By Lise Alves, Senior Contributing Reporter
SÃO PAULO, BRAZIL – President Dilma Rousseff was sworn in on Thursday, January 1st, for a second term in office promising to make education her administration’s number one priority during the next four years. Among the foreign dignitaries at hand were the presidents of Uruguay (Jose Mujica), Bolivia (Evo Morales), Venezuela (Nicolas Maduro) and Chile (Michelle Bachelet), the United States Vice-President Joe Biden as well as Chinese Vice-President Li Yuanchao.

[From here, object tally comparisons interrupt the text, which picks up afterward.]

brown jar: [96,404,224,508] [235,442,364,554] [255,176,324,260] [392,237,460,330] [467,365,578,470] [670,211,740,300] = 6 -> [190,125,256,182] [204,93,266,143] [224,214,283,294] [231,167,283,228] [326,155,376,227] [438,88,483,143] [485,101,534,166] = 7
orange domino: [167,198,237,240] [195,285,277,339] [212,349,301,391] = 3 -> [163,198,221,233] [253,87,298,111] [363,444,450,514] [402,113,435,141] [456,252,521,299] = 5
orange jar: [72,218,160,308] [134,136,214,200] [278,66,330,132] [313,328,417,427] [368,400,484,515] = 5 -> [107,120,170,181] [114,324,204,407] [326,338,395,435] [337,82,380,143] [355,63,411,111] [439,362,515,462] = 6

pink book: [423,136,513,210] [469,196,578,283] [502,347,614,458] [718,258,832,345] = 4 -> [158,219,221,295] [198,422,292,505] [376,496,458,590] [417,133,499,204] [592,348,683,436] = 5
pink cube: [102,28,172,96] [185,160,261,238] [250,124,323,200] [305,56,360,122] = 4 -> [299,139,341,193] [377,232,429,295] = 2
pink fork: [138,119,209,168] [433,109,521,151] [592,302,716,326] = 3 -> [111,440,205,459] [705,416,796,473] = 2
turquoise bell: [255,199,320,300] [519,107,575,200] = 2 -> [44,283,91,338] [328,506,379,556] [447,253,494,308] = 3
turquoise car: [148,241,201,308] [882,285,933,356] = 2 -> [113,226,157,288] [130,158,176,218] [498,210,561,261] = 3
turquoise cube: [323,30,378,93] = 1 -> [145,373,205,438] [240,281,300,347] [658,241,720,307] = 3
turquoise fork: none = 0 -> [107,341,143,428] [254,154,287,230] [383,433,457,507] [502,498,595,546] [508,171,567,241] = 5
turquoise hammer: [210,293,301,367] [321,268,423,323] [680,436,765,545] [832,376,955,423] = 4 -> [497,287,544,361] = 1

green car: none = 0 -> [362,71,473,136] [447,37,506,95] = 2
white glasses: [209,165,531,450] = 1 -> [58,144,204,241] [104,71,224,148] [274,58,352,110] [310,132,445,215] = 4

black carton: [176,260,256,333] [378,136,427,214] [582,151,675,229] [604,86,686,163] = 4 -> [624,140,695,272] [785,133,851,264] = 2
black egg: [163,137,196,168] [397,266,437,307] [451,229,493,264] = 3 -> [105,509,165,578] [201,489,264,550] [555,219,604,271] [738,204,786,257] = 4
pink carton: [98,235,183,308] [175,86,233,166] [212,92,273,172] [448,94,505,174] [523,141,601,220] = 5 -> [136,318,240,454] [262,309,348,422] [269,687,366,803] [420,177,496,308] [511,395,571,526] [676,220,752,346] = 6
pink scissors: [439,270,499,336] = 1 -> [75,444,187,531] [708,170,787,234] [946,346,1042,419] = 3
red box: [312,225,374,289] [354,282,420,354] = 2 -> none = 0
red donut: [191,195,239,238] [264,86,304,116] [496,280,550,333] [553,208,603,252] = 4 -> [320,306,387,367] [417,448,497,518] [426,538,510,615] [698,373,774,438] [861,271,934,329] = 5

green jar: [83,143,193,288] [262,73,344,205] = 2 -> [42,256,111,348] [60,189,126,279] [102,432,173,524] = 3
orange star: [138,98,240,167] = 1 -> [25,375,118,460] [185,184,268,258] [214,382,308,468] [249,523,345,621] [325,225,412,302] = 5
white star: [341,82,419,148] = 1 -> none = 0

“By naming Brazil ‘the country of education’ we are stating that education will be the priority of all priorities,” she said during her inauguration speech in Brasília, adding that the education sector will begin to receive ‘more significant’ volumes of revenues from petroleum royalties and the exploration of the sub-salt layer.
As Rousseff enters her second term, Brazil’s economy is facing one its worst moments in decades, with nearly zero economic growth and increasing inflation.
“More than anyone, I know that Brazil needs to once again grow,” said the President, adding that the first steps of this journey would necessarily mean an adjustment in public accounts and an increase in domestic savings. Yet Rousseff noted her administration will not tolerate high inflation and would once again defeat the false thesis that there is a conflict between economic stability and social investments.
In November the former left-wing militant stunned the financial sector by appointing bank executive Joaquim Levy to head the Finance Ministry. The move pleased international markets and investors alike, but was criticized by the more radical wing of the President’s PT (Workers Party).
During her inaugural speech Rousseff said that although the country’s economy has been a cause of concern there have been many accomplishments during the last four years. “Brazil today is the seventh economy in the world, the second largest producer and exporter of agricultural goods, the third largest exporter of minerals, the fifth country to attract foreign investment, the seventh in foreign exchange reserves, and the third in number of Internet users,” she stated.
The administration has also been tarnished in the past year by the widespread corruption scandal at one of the Brazil’s most prestigious companies, state-controlled oil giant, Petrobras. Speaking to members of Congress and foreign dignitaries Rousseff mentioned the scandal.
“We have many reasons to preserve and defend Petrobras from domestic predators and its foreign enemies. We will investigate every wrongdoing and strengthen (the company) even more. We should be able to investigate without weakening Petrobras,” said Rousseff.
The President also proposed a national pact against all types of corruption, stating that her administration has been one of the strongest supporters of anti-corruption laws. Rousseff said that her office would submit an anti-corruption bill to Congress.
After her inauguration speech, Rousseff swore in the 39 ministers who will make up her cabinet for her second term. Across Brazil 27 re-elected and new governors were also sworn in their respective states.